6 December 2018 – This is the final part of a 5-part introductory series into MYSAFA that explores how it is enhancing amateur football in South Africa. We also examined some of the insights and trends in football development and the ABC Motsepe League, the SAB League and the SASOL League.
The five parts of this series were:
- What is MYSAFA? (19 November 2018 – if you missed it, click here)
- Player registrations, cards and the ABC Motsepe League. (21 November 2018 – if you missed it, click here)
- The competition system, MYSAFA public and the SAB league. (26 November 2018 – if you missed it, click here)
- User support, women’s football and the SASOL League. (28 November 2018 – if you missed it, click here)
- Development, talent identification and the future.
If you have any questions, comments or ideas please email us or make contact with us over social media.
What can you do with a digitised football ecosystem? This is the question that drove SAFA leadership to launch MYSAFA in 2017. Now, two years and over 178,000 registered players, 66,000 matches and a growing network of administrators, coaches, parents and fans, later, the answer is starting to becoming clearer.
Part of the answer is that you can target, accelerate and promote football development.
As MYSAFA continues to expand, SAFA will have a greater ability to make small targeted tweaks in local grassroots funding, registration fees, league structures, competition formats and even the rules of the game. We will then be able to measure the impact of these ‘shocks’ precisely. If the results are positive, we can make the changes more significant and more permanent. In short, with accurate data, smarter communication and improved accountability, football administration starts becoming a science.
Thanks to improved transparency, cheating becomes harder and the sport becomes more enjoyable and professional. More people will want to enter organised football, and more sponsors and private-sector partners will join the game at all levels.
We saw in a previous post how the Kwathema Sports complex is the most used match venue on MYSAFA. This kind of information on the utilisation of specific (indoor and outdoor) fields could, and should, be used by municipalities, government departments and corporates to direct their infrastructure and sponsorship spending.
Looking at football more holistically also means that often forgotten or overlooked areas of the sport, like junior or women football, get more attention. This broadening of what we measure means that performance, professionalism and good sportsmanship will matter more at all levels of the game, and not just at a few.
In the past, SAFA was only really able to capture reliable statistics for its provincial leagues. Since its launch last year MYSAFA has started to empower league admins to capture competition data – at every level of the sport in every LFA.

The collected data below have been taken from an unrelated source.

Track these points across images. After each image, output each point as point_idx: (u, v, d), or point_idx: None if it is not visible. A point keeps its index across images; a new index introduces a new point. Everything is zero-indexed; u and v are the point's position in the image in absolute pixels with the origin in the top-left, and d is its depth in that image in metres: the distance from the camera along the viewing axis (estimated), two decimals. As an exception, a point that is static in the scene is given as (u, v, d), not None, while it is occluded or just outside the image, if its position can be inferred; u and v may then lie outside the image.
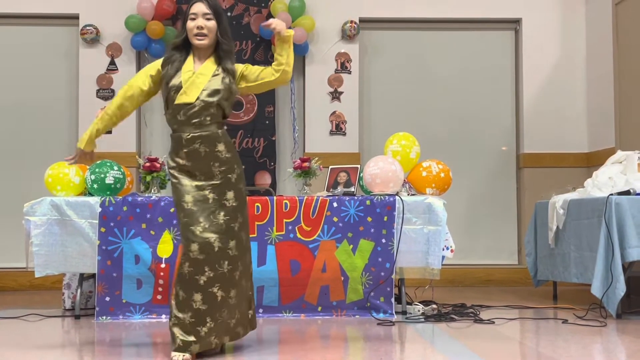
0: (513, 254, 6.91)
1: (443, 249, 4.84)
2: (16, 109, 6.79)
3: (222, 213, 3.54)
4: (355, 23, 6.74)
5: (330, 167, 5.36)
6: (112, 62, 6.67)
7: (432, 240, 4.83)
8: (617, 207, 4.62)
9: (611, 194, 4.70)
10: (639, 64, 5.88)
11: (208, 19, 3.63)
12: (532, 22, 6.89)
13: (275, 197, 4.91)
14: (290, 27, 6.57)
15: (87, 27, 6.63)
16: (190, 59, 3.69)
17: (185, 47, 3.71)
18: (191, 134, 3.59)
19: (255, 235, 4.79)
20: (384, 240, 4.82)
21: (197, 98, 3.59)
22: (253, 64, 3.87)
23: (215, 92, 3.61)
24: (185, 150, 3.60)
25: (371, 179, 4.96)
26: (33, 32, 6.85)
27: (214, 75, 3.64)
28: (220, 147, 3.62)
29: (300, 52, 6.69)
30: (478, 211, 6.91)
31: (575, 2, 6.87)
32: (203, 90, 3.60)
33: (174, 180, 3.63)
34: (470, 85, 6.99)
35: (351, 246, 4.83)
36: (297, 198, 4.90)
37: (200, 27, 3.62)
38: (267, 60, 6.67)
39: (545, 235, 5.46)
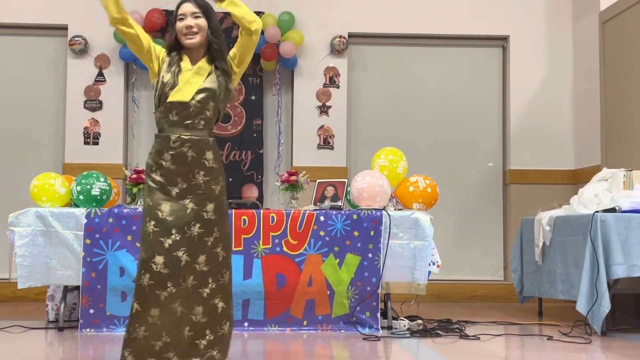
0: (499, 270, 6.92)
1: (429, 264, 4.84)
2: (3, 119, 6.75)
3: (197, 225, 3.34)
4: (344, 38, 6.75)
5: (318, 181, 5.35)
6: (100, 74, 6.65)
7: (418, 256, 4.83)
8: (603, 225, 4.63)
9: (597, 211, 4.72)
10: (626, 82, 5.92)
11: (197, 17, 3.49)
12: (519, 40, 6.92)
13: (262, 211, 4.89)
14: (279, 42, 6.58)
15: (76, 38, 6.61)
16: (185, 59, 3.52)
17: (177, 50, 3.55)
18: (181, 136, 3.39)
19: (241, 248, 4.77)
20: (370, 255, 4.81)
21: (192, 98, 3.42)
22: (241, 78, 3.84)
23: (211, 93, 3.45)
24: (171, 152, 3.38)
25: (358, 193, 4.96)
26: (21, 42, 6.82)
27: (209, 75, 3.48)
28: (209, 155, 3.42)
29: (289, 65, 6.70)
30: (464, 227, 6.92)
31: (562, 20, 6.91)
32: (199, 90, 3.43)
33: (153, 185, 3.39)
34: (457, 101, 7.01)
35: (337, 260, 4.82)
36: (284, 211, 4.88)
37: (189, 27, 3.47)
38: (256, 73, 6.68)
39: (531, 252, 5.47)
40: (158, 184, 3.38)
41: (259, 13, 6.68)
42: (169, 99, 3.42)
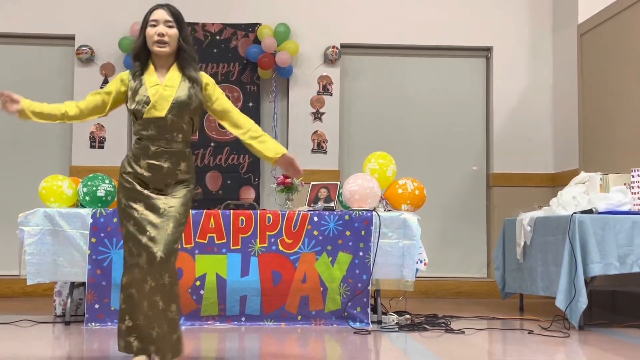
0: (482, 268, 6.93)
1: (417, 262, 4.84)
2: (13, 124, 6.72)
3: (171, 225, 3.22)
4: (337, 48, 6.76)
5: (312, 183, 5.35)
6: (106, 81, 6.64)
7: (406, 254, 4.83)
8: (581, 225, 4.64)
9: (575, 213, 4.73)
10: (602, 91, 5.94)
11: (170, 27, 3.28)
12: (502, 51, 6.94)
13: (258, 211, 4.88)
14: (275, 52, 6.58)
15: (83, 48, 6.60)
16: (151, 69, 3.33)
17: (144, 56, 3.35)
18: (160, 148, 3.27)
19: (239, 247, 4.77)
20: (361, 253, 4.81)
21: (168, 112, 3.25)
22: (240, 85, 3.76)
23: (184, 105, 3.28)
24: (148, 161, 3.27)
25: (350, 195, 4.96)
26: (31, 51, 6.81)
27: (180, 85, 3.31)
28: (183, 166, 3.32)
29: (285, 74, 6.70)
30: (450, 227, 6.92)
31: (543, 32, 6.93)
32: (172, 103, 3.26)
33: (127, 185, 3.28)
34: (444, 108, 7.02)
35: (330, 258, 4.82)
36: (279, 212, 4.88)
37: (161, 35, 3.26)
38: (254, 81, 6.67)
39: (513, 250, 5.48)
40: (131, 184, 3.30)
41: (256, 24, 6.68)
42: (145, 116, 3.28)
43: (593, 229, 4.64)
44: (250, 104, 6.68)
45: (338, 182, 5.32)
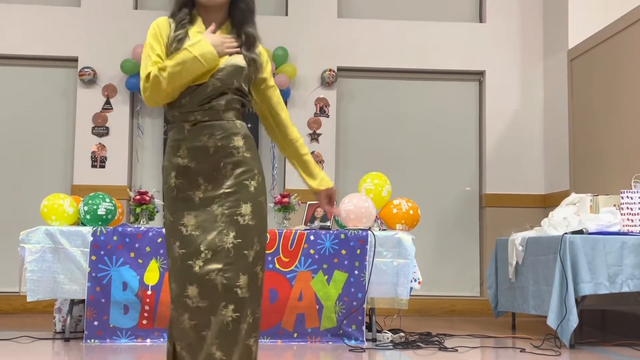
0: (475, 287, 6.91)
1: (411, 281, 4.82)
2: (17, 143, 6.73)
3: (232, 234, 2.36)
4: (333, 71, 6.78)
5: (308, 202, 5.34)
6: (108, 102, 6.65)
7: (401, 273, 4.81)
8: (571, 245, 4.63)
9: (566, 233, 4.72)
10: (592, 114, 5.96)
11: None
12: (494, 75, 6.97)
13: (256, 230, 4.86)
14: (274, 74, 6.58)
15: (85, 69, 6.61)
16: (199, 22, 2.52)
17: (190, 12, 2.53)
18: (198, 122, 2.44)
19: (236, 265, 4.75)
20: (356, 272, 4.79)
21: (212, 76, 2.45)
22: None
23: (237, 71, 2.49)
24: (187, 145, 2.43)
25: (346, 214, 4.95)
26: (35, 72, 6.82)
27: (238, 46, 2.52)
28: (238, 141, 2.48)
29: (283, 96, 6.68)
30: (444, 246, 6.91)
31: (534, 57, 6.97)
32: (219, 67, 2.46)
33: (170, 194, 2.45)
34: (437, 130, 7.03)
35: (326, 277, 4.80)
36: (276, 231, 4.87)
37: None
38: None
39: (506, 270, 5.46)
40: (175, 189, 2.45)
41: (255, 48, 6.71)
42: None
43: (583, 249, 4.64)
44: (249, 125, 6.65)
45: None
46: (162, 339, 4.58)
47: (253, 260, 2.38)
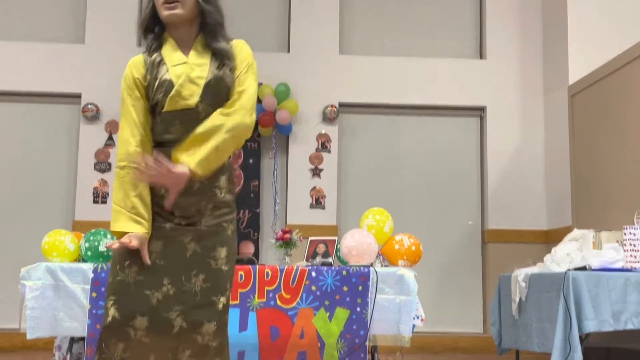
0: (479, 323, 6.85)
1: (414, 318, 4.78)
2: (19, 178, 6.74)
3: (202, 276, 2.20)
4: (335, 107, 6.81)
5: (310, 238, 5.33)
6: (110, 138, 6.68)
7: (403, 310, 4.77)
8: (574, 282, 4.60)
9: (569, 270, 4.69)
10: (593, 150, 5.97)
11: None
12: (495, 110, 7.00)
13: (257, 266, 4.85)
14: (275, 110, 6.62)
15: (88, 106, 6.65)
16: (170, 44, 2.38)
17: (156, 29, 2.43)
18: None
19: (237, 302, 4.71)
20: (358, 309, 4.76)
21: (200, 101, 2.30)
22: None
23: (221, 88, 2.34)
24: None
25: (347, 250, 4.93)
26: (38, 109, 6.87)
27: (211, 64, 2.37)
28: (222, 181, 2.33)
29: (285, 132, 6.74)
30: (446, 282, 6.87)
31: (534, 93, 7.00)
32: (205, 87, 2.31)
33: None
34: (439, 165, 7.04)
35: (328, 314, 4.76)
36: (278, 267, 4.85)
37: None
38: (254, 138, 6.70)
39: (509, 306, 5.42)
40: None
41: (258, 84, 6.74)
42: (167, 108, 2.31)
43: (587, 285, 4.60)
44: (251, 161, 6.70)
45: (336, 238, 5.30)
46: (162, 377, 4.52)
47: (223, 308, 2.21)
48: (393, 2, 7.19)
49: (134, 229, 2.24)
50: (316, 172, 6.82)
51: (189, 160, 2.20)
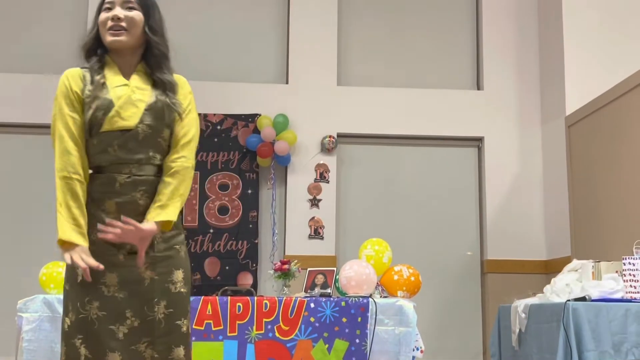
0: (479, 355, 6.80)
1: (413, 349, 4.75)
2: (16, 210, 6.73)
3: (163, 303, 2.16)
4: (333, 138, 6.84)
5: (309, 269, 5.31)
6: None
7: (403, 341, 4.74)
8: (574, 313, 4.58)
9: (568, 300, 4.67)
10: (591, 180, 5.98)
11: (130, 8, 2.32)
12: (493, 141, 7.02)
13: (255, 297, 4.83)
14: (274, 141, 6.65)
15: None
16: (112, 66, 2.36)
17: (101, 55, 2.40)
18: (132, 177, 2.23)
19: (235, 333, 4.68)
20: (357, 340, 4.73)
21: (140, 122, 2.28)
22: (239, 173, 2.85)
23: (160, 112, 2.31)
24: (117, 199, 2.22)
25: (346, 281, 4.91)
26: (35, 140, 6.87)
27: (155, 90, 2.36)
28: None
29: (283, 162, 6.76)
30: (446, 313, 6.83)
31: (532, 123, 7.03)
32: (146, 109, 2.29)
33: (91, 247, 2.19)
34: (437, 195, 7.05)
35: (327, 345, 4.73)
36: (276, 298, 4.82)
37: (116, 18, 2.29)
38: (253, 169, 6.71)
39: (509, 337, 5.39)
40: (94, 244, 2.22)
41: (256, 115, 6.78)
42: (105, 128, 2.27)
43: (587, 316, 4.58)
44: (249, 191, 6.71)
45: (334, 268, 5.28)
46: (159, 411, 4.47)
47: (187, 330, 2.19)
48: (390, 34, 7.25)
49: (81, 241, 2.22)
50: (315, 202, 6.82)
51: (158, 215, 2.21)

“What gets measured gets managed”, “what gets measured gets done” and “to measure is to know” are proverbs often associated with business. They also apply to football. MYSAFA is becoming a measurement warehouse for all organised amateur football in South Africa.
For matches across the country, SAFA is able to see who played, where they played and how they performed. Similar information is also available on match officials and coaches.
In the next year, national team coaches and technical teams will be able to ask questions like who is the most successful “target man” playing a 4-5-1 formation in SAB League the past two seasons? Which referees are most likely to award a penalty in the last five minutes of regulation? Who is the most successful Sasol League coach playing mainly U21 players?
With MYSAFA these questions can be answered quickly and objectively. It is creating a football meritocracy where regional, provincial and even national team selection can be based, at least partly, on statistical fact.
The future: We want to win the World Cup
The MYSAFA team has made no secret of our ultimate ambition. In football, the measure of success is always winning. Consistent top performing teams bring attention and investment that can then be channelled to talent development and projects with social benefits beyond the pitch. In the end, the ultimate measure of the success of a player, club or association will always be goals-for and goals-against.
We strongly believe that if Iceland can qualify for the World Cup, Leicester City can win the EPL and Belgium – with a population one-fifth that of South Africa – can be the number one ranked team in the world, then we can win a FIFA World Cup.
This is admittedly a long-term goal that exceeds the timeframe of SAFA’s Vision2022, but it reinforces the notion that “digital” is not something you do for a couple years and then you’re done. SAFA’s vision for MYSAFA involves continual refinement, growth and expansion.
Germany’s commitment to digitizing their association was motivated by their early exit from Euro 2000. Fourteen years later they became World Champions for the fourth time.